Most software depends on other software, and if the dependencies change some core functionality, then your own software may no longer function as intended. To resolve this, you venture through “dependency hell” to figure out whose code broke your code, and how to fix this.

Data scientists like to use python virtual environments to ensure dependencies are compatible and runnable. Some like to use pip and venv, which is fine for installing packages, but only recently will pip attempt to address dependency resolution. Conda is also very popular for managing software packages, compiling software, and resolving software dependencies.

What does poetry do?

A new contestant, poetry finds itself in some python packaging and dependency conversations like “oh I’ve heard of poetry but never really tried it”. Poetry helps manage the python package dependencies for a given software, with a simple CLI to add and update new package dependencies. Poetry generally involves the binary (available on conda and pip), but interacts with your package via two files, the poetry.lock and pyproject.toml. If someone gives you those files, you should be able to build your own compatible python environment. In tandem, the two specify the necessary dependncies for your project, with the former pinning dependencies and the latter floating dependencies. Poetry also has some convenient functions for compiling source distributions and wheels so you can distribute this code on somewhere like pypi (but it doesn’t look like there’s any mention of conda recipes).

What about docker?

Docker provides a lot of virtualization and environment control so you can put together an entire tech stack just for your application to run on a bare-bones, nothing-installed server somewhere. This comes in the form of a dockerfile, which like a set of instructions on how to build your container. For an early career data scientist, that’s probably all you need to know. Software engineers deal with this all the time, and data scientists eventually dip their toes here as a model/project comes to maturity.
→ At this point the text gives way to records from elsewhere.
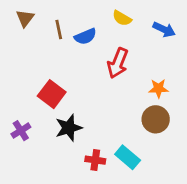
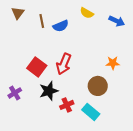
red arrow: (118, 63) -> (64, 64), moved
brown circle: (156, 119) -> (98, 86), moved
red cross: (95, 160) -> (67, 105), moved, turned -32

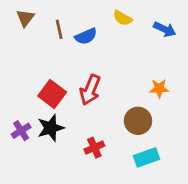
black star: (49, 91) -> (51, 128), moved
cyan rectangle: (91, 112) -> (146, 157), moved, turned -60

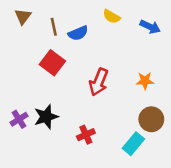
red arrow: (90, 90) -> (99, 82), moved
red square: (52, 94) -> (52, 63), moved
brown circle: (138, 121) -> (151, 119), moved
cyan rectangle: (146, 157) -> (133, 144), turned -30

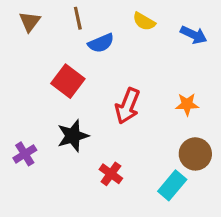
brown line: (54, 27) -> (78, 18), moved
black star: (46, 117) -> (73, 136), moved
red cross: (86, 135) -> (111, 174), turned -30

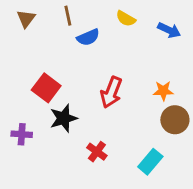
red square: (68, 81) -> (46, 88), moved
purple cross: (25, 154) -> (22, 134), turned 36
brown circle: (195, 154) -> (175, 120), moved

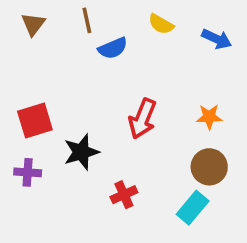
red square: (46, 88) -> (35, 120), moved, turned 36
brown circle: (175, 120) -> (209, 167), moved
red cross: (97, 152) -> (124, 195), turned 30

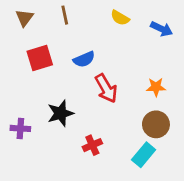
blue semicircle: (113, 48) -> (84, 59), moved
red arrow: (142, 119) -> (106, 88), turned -52
red square: (35, 120) -> (40, 58), moved

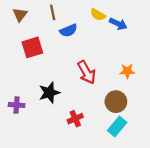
blue arrow: (161, 29) -> (118, 24), moved
blue semicircle: (84, 59) -> (68, 30), moved
brown circle: (156, 124) -> (116, 102), moved

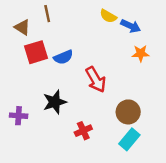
brown line: (53, 12) -> (47, 14), moved
brown triangle: (20, 15) -> (22, 27), moved, turned -35
blue semicircle: (68, 30) -> (63, 57), moved
orange star: (127, 71) -> (141, 53), moved

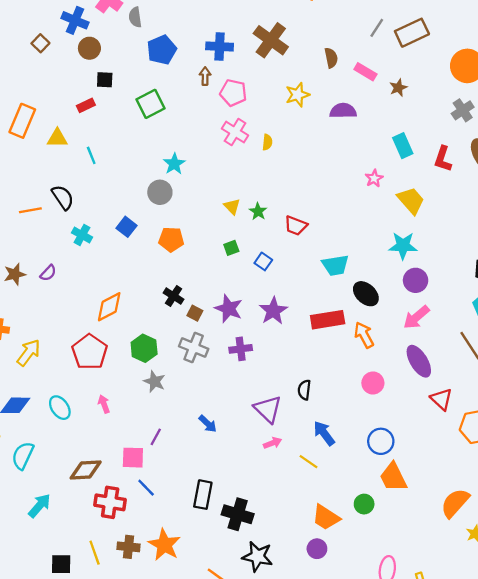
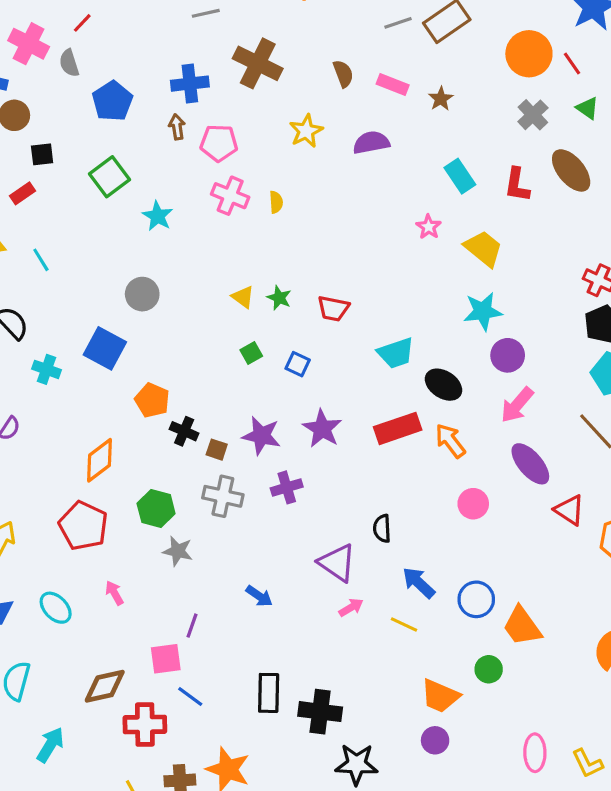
gray line: (377, 28) -> (398, 23), turned 48
cyan star: (174, 164) -> (158, 216), moved
blue square: (126, 227) -> (105, 348), size x1.5
orange pentagon: (171, 239) -> (152, 400), moved, turned 30
blue circle: (381, 441) -> (476, 599), moved

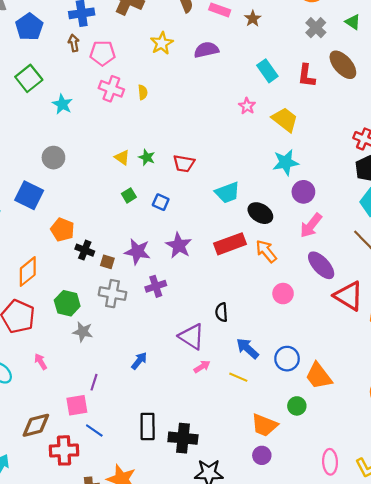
red triangle: (569, 510) -> (349, 296), size x1.4
blue arrow: (259, 596) -> (139, 361), turned -84

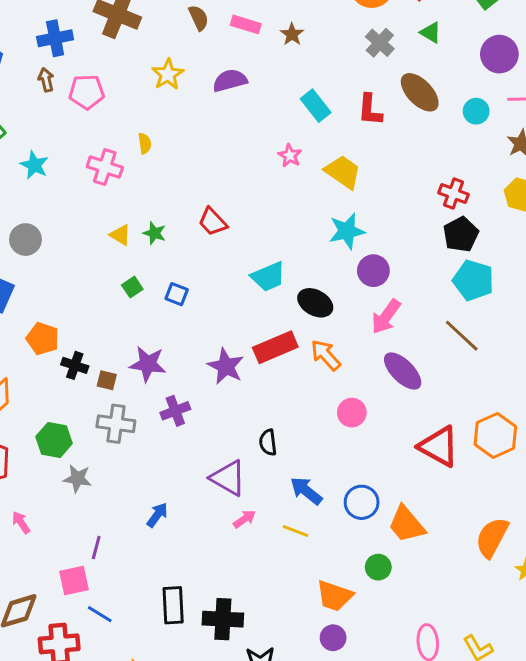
pink cross: (111, 89) -> (105, 167), moved
red trapezoid: (184, 163) -> (213, 222), moved, turned 40
purple star: (179, 245) -> (226, 366), moved
red triangle: (349, 296) -> (439, 447), moved

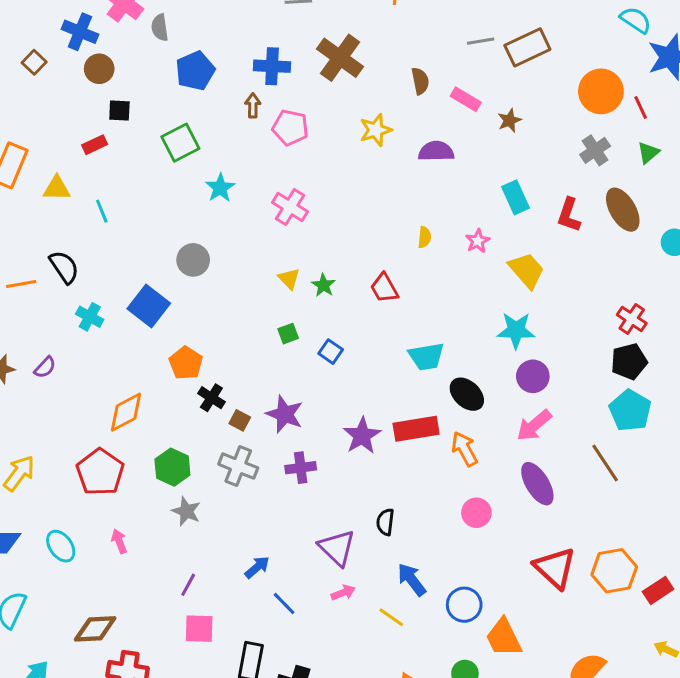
green triangle: (431, 33) -> (648, 153), turned 35
yellow semicircle: (145, 143) -> (424, 237), moved
pink square: (74, 581) -> (199, 629), moved
blue line: (100, 614) -> (284, 603), moved

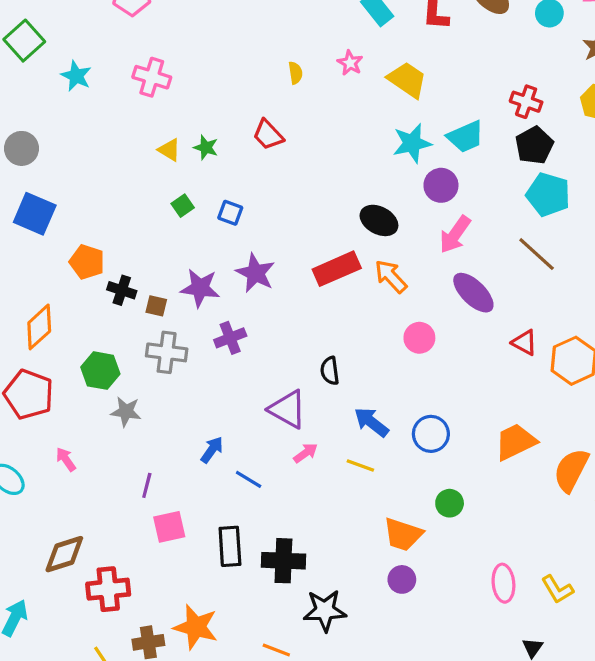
gray circle: (193, 260) -> (21, 148), moved
cyan trapezoid: (426, 357) -> (466, 137), moved
purple star: (362, 436) -> (256, 273), moved
red triangle: (555, 568) -> (524, 343), moved, size x0.6
orange trapezoid: (504, 638) -> (516, 442), moved, turned 105

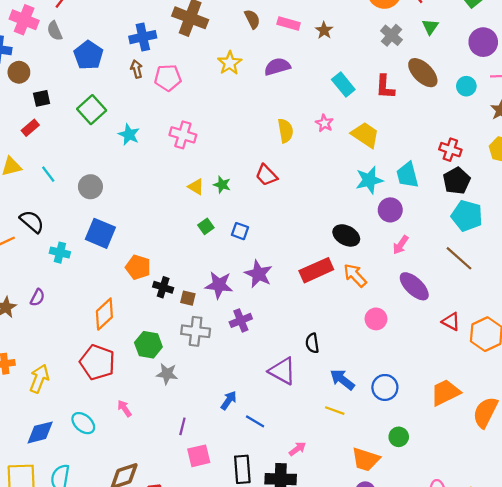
yellow semicircle: (295, 73) -> (285, 131), size x1.5
cyan trapezoid: (466, 137) -> (407, 175), turned 100
pink arrow: (455, 235) -> (401, 245), size x0.7
pink arrow: (306, 453) -> (297, 449), moved

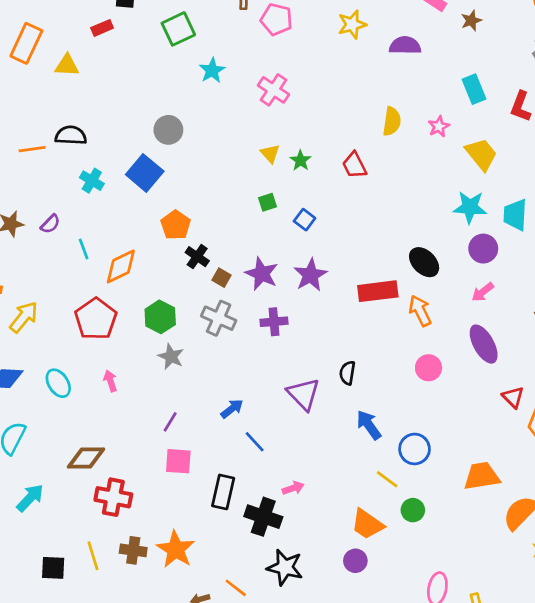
cyan line: (48, 174) -> (84, 249), moved
gray circle: (90, 187) -> (168, 130), moved
black semicircle: (32, 222) -> (71, 135), turned -55
yellow line: (335, 411) -> (387, 479), moved

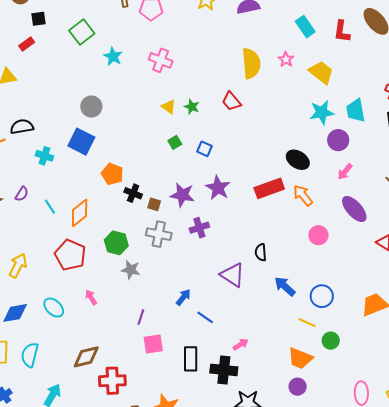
yellow semicircle: (392, 121) -> (251, 63), size x1.4

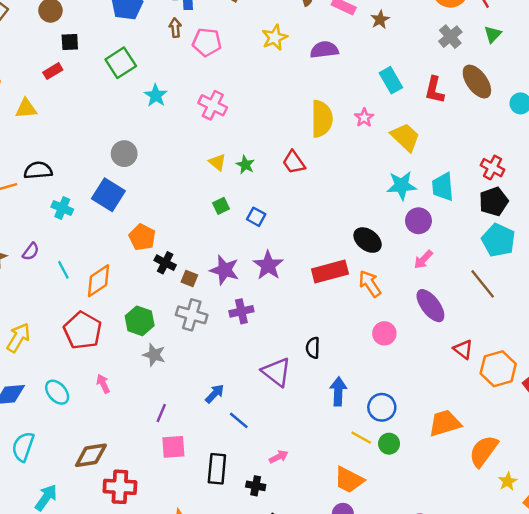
blue arrow: (285, 286) -> (338, 391), turned 45
green circle: (331, 341) -> (389, 444), moved
black cross: (224, 370) -> (256, 486), size x0.6

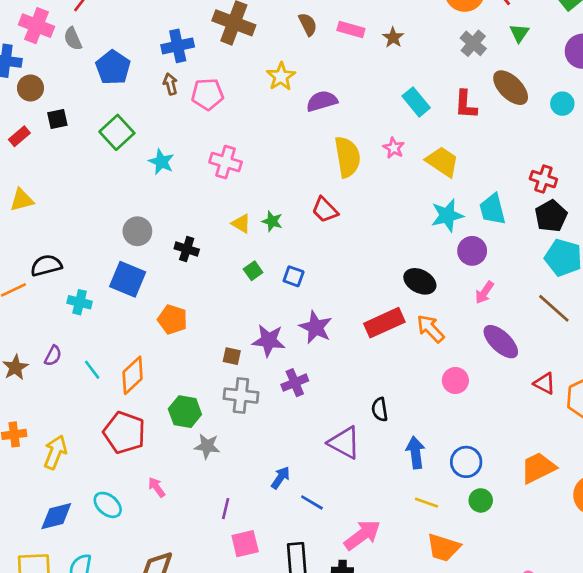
purple semicircle: (324, 50) -> (322, 101), moved
red rectangle: (53, 71) -> (19, 136), moved
black cross: (165, 263) -> (187, 249), moved
yellow line: (361, 438) -> (427, 503), moved
pink arrow: (279, 457) -> (362, 535), size x1.8

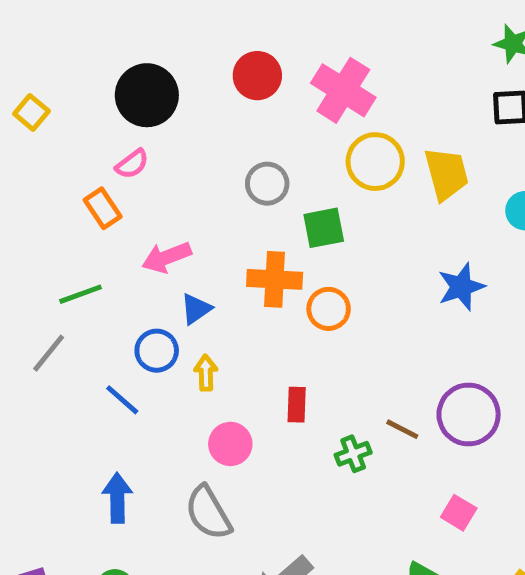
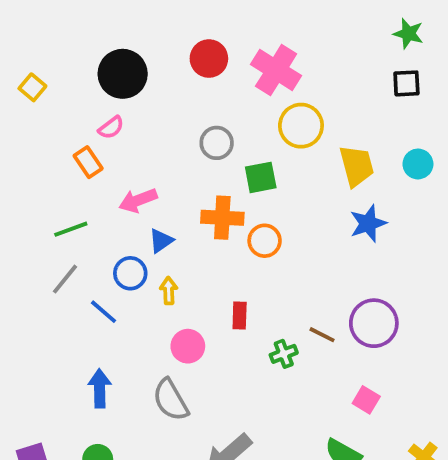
yellow trapezoid: (446, 174) -> (357, 166), moved
gray line: (49, 353) -> (65, 279), moved

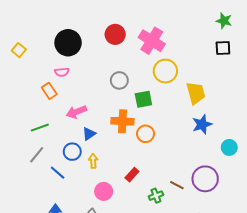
pink semicircle: (111, 128) -> (62, 72), turned 32
cyan circle: (418, 164) -> (229, 147), moved
red rectangle: (240, 315) -> (132, 175), turned 40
You can learn a lot about dockerfiles by reading them and writing your own, so take a look at the repo linked at the beginning of this post. In general, it kind of resembles a lot of shell commands. Getting conda to work with docker comes with some sticking points:

  • conda commands within each layer won’t work unless you run the shell script that comes with conda, so you have to remember to run that script throughout the dockerfile
  • Note the use of the entrypoint.sh file, which becomes the final script that is executed when you call docker run. Observe the necessary chmod to make it executable, and note the conda.sh command even inside the entrypoint.sh file if you want the container to run some code within a conda environment.
  • docker run -it poetry /bin/bash if you want to open an interactive shell session to the container, running commands/codes inside the docker container like you would an SSH session.
  • Technically, since you have absolute control over the image, you might not need the virtual environment for small python packages. As the packages get more complex and package builds become more complicated, it becomes easier to let conda handle the package management rather than try to correctly install everything in a dockerfile

If you envision running lots of python code or calculations on cloud servers, docker containers and python environments are the sorts of tech that make it happen (and if you and your proejct are up for it, container-orchestration and workflow tools)

Bare bones example

I’ve documented my experiences in this sandbox for using docker and poetry. There are a lot of tutorials on the internet, so I won’t bother here. But, for a data scientist versed in python environments, this repo showcases how to build your docker images for conda/poetry/python. For a “real” industrial application, things will likely get messier as the environments and software stack get more complex, but this is a decent start for an amateur.